- What is expected -
Copy each of the lines below character for character.

___ Data entries

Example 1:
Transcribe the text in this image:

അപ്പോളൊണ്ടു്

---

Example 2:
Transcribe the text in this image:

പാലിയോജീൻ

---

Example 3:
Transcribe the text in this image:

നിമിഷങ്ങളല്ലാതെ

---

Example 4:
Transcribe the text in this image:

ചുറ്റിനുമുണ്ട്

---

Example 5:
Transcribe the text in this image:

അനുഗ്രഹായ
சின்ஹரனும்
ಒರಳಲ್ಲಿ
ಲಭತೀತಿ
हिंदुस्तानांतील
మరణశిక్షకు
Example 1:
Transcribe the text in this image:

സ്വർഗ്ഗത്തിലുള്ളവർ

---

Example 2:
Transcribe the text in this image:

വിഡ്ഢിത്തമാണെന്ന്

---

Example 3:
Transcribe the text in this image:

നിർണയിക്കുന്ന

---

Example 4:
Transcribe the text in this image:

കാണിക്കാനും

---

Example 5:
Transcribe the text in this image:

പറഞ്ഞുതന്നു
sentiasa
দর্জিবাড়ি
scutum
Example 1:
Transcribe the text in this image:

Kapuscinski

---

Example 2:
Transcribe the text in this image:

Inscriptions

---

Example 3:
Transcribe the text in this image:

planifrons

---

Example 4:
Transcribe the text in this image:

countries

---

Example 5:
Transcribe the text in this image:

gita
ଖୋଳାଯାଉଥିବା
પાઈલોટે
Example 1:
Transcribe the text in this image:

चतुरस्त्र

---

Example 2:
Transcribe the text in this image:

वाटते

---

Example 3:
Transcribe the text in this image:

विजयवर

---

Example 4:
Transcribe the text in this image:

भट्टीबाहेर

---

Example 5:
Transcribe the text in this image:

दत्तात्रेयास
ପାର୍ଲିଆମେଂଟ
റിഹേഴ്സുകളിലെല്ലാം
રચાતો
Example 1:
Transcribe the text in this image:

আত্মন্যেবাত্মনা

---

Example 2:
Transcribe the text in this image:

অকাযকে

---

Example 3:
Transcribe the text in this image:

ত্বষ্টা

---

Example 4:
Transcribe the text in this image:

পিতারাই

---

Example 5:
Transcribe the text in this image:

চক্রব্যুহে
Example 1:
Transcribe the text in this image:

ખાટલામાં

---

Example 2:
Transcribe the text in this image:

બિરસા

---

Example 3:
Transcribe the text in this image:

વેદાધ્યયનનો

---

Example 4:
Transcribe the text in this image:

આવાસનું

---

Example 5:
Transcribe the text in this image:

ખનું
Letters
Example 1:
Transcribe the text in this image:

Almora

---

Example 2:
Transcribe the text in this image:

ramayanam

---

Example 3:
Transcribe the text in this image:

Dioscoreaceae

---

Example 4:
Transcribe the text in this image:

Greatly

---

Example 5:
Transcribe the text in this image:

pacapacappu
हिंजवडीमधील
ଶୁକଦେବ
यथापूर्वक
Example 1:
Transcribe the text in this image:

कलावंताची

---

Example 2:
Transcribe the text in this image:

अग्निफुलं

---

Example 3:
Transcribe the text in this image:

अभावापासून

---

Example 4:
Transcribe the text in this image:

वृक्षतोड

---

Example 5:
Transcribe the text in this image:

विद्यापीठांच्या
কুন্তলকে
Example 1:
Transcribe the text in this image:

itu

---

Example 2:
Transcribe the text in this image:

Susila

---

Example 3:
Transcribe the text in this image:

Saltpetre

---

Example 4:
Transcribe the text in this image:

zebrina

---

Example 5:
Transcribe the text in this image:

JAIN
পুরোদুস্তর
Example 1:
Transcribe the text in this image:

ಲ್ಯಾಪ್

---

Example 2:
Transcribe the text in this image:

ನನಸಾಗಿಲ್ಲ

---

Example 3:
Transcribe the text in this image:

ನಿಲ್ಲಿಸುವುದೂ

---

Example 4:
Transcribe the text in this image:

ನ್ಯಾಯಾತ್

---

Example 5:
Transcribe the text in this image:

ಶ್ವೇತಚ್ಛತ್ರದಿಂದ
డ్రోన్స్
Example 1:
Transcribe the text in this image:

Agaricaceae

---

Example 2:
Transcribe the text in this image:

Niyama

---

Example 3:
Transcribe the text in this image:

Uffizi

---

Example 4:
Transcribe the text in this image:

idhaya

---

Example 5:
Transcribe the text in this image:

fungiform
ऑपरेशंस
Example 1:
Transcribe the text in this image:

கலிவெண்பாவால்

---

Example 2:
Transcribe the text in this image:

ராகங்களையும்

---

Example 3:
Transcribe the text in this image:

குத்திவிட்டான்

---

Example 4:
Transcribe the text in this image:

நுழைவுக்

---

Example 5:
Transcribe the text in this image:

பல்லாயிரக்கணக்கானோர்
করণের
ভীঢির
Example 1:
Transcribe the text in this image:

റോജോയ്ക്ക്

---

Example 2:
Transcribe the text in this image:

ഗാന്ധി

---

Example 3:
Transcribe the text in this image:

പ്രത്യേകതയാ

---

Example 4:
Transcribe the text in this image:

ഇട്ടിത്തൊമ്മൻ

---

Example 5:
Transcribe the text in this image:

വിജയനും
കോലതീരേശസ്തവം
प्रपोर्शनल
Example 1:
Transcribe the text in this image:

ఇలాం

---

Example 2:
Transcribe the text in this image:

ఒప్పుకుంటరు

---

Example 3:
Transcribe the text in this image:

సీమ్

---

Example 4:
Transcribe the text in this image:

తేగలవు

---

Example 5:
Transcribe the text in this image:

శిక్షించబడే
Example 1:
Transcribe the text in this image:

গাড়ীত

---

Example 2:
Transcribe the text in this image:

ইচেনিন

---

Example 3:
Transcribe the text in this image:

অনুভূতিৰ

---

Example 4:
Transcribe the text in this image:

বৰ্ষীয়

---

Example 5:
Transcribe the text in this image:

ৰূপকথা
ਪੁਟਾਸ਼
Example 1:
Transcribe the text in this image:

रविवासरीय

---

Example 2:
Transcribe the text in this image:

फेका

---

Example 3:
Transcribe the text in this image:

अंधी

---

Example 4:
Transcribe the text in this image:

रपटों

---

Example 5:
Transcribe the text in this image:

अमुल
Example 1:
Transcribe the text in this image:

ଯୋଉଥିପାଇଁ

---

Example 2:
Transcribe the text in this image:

______

- Answer for this exercise -
Example 1:
Transcribe the text in this image:

അപ്പോളൊണ്ടു്

---

Example 2:
Transcribe the text in this image:

പാലിയോജീൻ

---

Example 3:
Transcribe the text in this image:

നിമിഷങ്ങളല്ലാതെ

---

Example 4:
Transcribe the text in this image:

ചുറ്റിനുമുണ്ട്

---

Example 5:
Transcribe the text in this image:

അനുഗ്രഹായ
சின்ஹரனும்
ಒರಳಲ್ಲಿ
ಲಭತೀತಿ
हिंदुस्तानांतील
మరణశిక్షకు
Example 1:
Transcribe the text in this image:

സ്വർഗ്ഗത്തിലുള്ളവർ

---

Example 2:
Transcribe the text in this image:

വിഡ്ഢിത്തമാണെന്ന്

---

Example 3:
Transcribe the text in this image:

നിർണയിക്കുന്ന

---

Example 4:
Transcribe the text in this image:

കാണിക്കാനും

---

Example 5:
Transcribe the text in this image:

പറഞ്ഞുതന്നു
sentiasa
দর্জিবাড়ি
scutum
Example 1:
Transcribe the text in this image:

Kapuscinski

---

Example 2:
Transcribe the text in this image:

Inscriptions

---

Example 3:
Transcribe the text in this image:

planifrons

---

Example 4:
Transcribe the text in this image:

countries

---

Example 5:
Transcribe the text in this image:

gita
ଖୋଳାଯାଉଥିବା
પાઈલોટે
Example 1:
Transcribe the text in this image:

चतुरस्त्र

---

Example 2:
Transcribe the text in this image:

वाटते

---

Example 3:
Transcribe the text in this image:

विजयवर

---

Example 4:
Transcribe the text in this image:

भट्टीबाहेर

---

Example 5:
Transcribe the text in this image:

दत्तात्रेयास
ପାର୍ଲିଆମେଂଟ
റിഹേഴ്സുകളിലെല്ലാം
રચાતો
Example 1:
Transcribe the text in this image:

আত্মন্যেবাত্মনা

---

Example 2:
Transcribe the text in this image:

অকাযকে

---

Example 3:
Transcribe the text in this image:

ত্বষ্টা

---

Example 4:
Transcribe the text in this image:

পিতারাই

---

Example 5:
Transcribe the text in this image:

চক্রব্যুহে
Example 1:
Transcribe the text in this image:

ખાટલામાં

---

Example 2:
Transcribe the text in this image:

બિરસા

---

Example 3:
Transcribe the text in this image:

વેદાધ્યયનનો

---

Example 4:
Transcribe the text in this image:

આવાસનું

---

Example 5:
Transcribe the text in this image:

ખનું
Letters
Example 1:
Transcribe the text in this image:

Almora

---

Example 2:
Transcribe the text in this image:

ramayanam

---

Example 3:
Transcribe the text in this image:

Dioscoreaceae

---

Example 4:
Transcribe the text in this image:

Greatly

---

Example 5:
Transcribe the text in this image:

pacapacappu
हिंजवडीमधील
ଶୁକଦେବ
यथापूर्वक
Example 1:
Transcribe the text in this image:

कलावंताची

---

Example 2:
Transcribe the text in this image:

अग्निफुलं

---

Example 3:
Transcribe the text in this image:

अभावापासून

---

Example 4:
Transcribe the text in this image:

वृक्षतोड

---

Example 5:
Transcribe the text in this image:

विद्यापीठांच्या
কুন্তলকে
Example 1:
Transcribe the text in this image:

itu

---

Example 2:
Transcribe the text in this image:

Susila

---

Example 3:
Transcribe the text in this image:

Saltpetre

---

Example 4:
Transcribe the text in this image:

zebrina

---

Example 5:
Transcribe the text in this image:

JAIN
পুরোদুস্তর
Example 1:
Transcribe the text in this image:

ಲ್ಯಾಪ್

---

Example 2:
Transcribe the text in this image:

ನನಸಾಗಿಲ್ಲ

---

Example 3:
Transcribe the text in this image:

ನಿಲ್ಲಿಸುವುದೂ

---

Example 4:
Transcribe the text in this image:

ನ್ಯಾಯಾತ್

---

Example 5:
Transcribe the text in this image:

ಶ್ವೇತಚ್ಛತ್ರದಿಂದ
డ్రోన్స్
Example 1:
Transcribe the text in this image:

Agaricaceae

---

Example 2:
Transcribe the text in this image:

Niyama

---

Example 3:
Transcribe the text in this image:

Uffizi

---

Example 4:
Transcribe the text in this image:

idhaya

---

Example 5:
Transcribe the text in this image:

fungiform
ऑपरेशंस
Example 1:
Transcribe the text in this image:

கலிவெண்பாவால்

---

Example 2:
Transcribe the text in this image:

ராகங்களையும்

---

Example 3:
Transcribe the text in this image:

குத்திவிட்டான்

---

Example 4:
Transcribe the text in this image:

நுழைவுக்

---

Example 5:
Transcribe the text in this image:

பல்லாயிரக்கணக்கானோர்
করণের
ভীঢির
Example 1:
Transcribe the text in this image:

റോജോയ്ക്ക്

---

Example 2:
Transcribe the text in this image:

ഗാന്ധി

---

Example 3:
Transcribe the text in this image:

പ്രത്യേകതയാ

---

Example 4:
Transcribe the text in this image:

ഇട്ടിത്തൊമ്മൻ

---

Example 5:
Transcribe the text in this image:

വിജയനും
കോലതീരേശസ്തവം
प्रपोर्शनल
Example 1:
Transcribe the text in this image:

ఇలాం

---

Example 2:
Transcribe the text in this image:

ఒప్పుకుంటరు

---

Example 3:
Transcribe the text in this image:

సీమ్

---

Example 4:
Transcribe the text in this image:

తేగలవు

---

Example 5:
Transcribe the text in this image:

శిక్షించబడే
Example 1:
Transcribe the text in this image:

গাড়ীত

---

Example 2:
Transcribe the text in this image:

ইচেনিন

---

Example 3:
Transcribe the text in this image:

অনুভূতিৰ

---

Example 4:
Transcribe the text in this image:

বৰ্ষীয়

---

Example 5:
Transcribe the text in this image:

ৰূপকথা
ਪੁਟਾਸ਼
Example 1:
Transcribe the text in this image:

रविवासरीय

---

Example 2:
Transcribe the text in this image:

फेका

---

Example 3:
Transcribe the text in this image:

अंधी

---

Example 4:
Transcribe the text in this image:

रपटों

---

Example 5:
Transcribe the text in this image:

अमुल
Example 1:
Transcribe the text in this image:

ଯୋଉଥିପାଇଁ

---

Example 2:
Transcribe the text in this image:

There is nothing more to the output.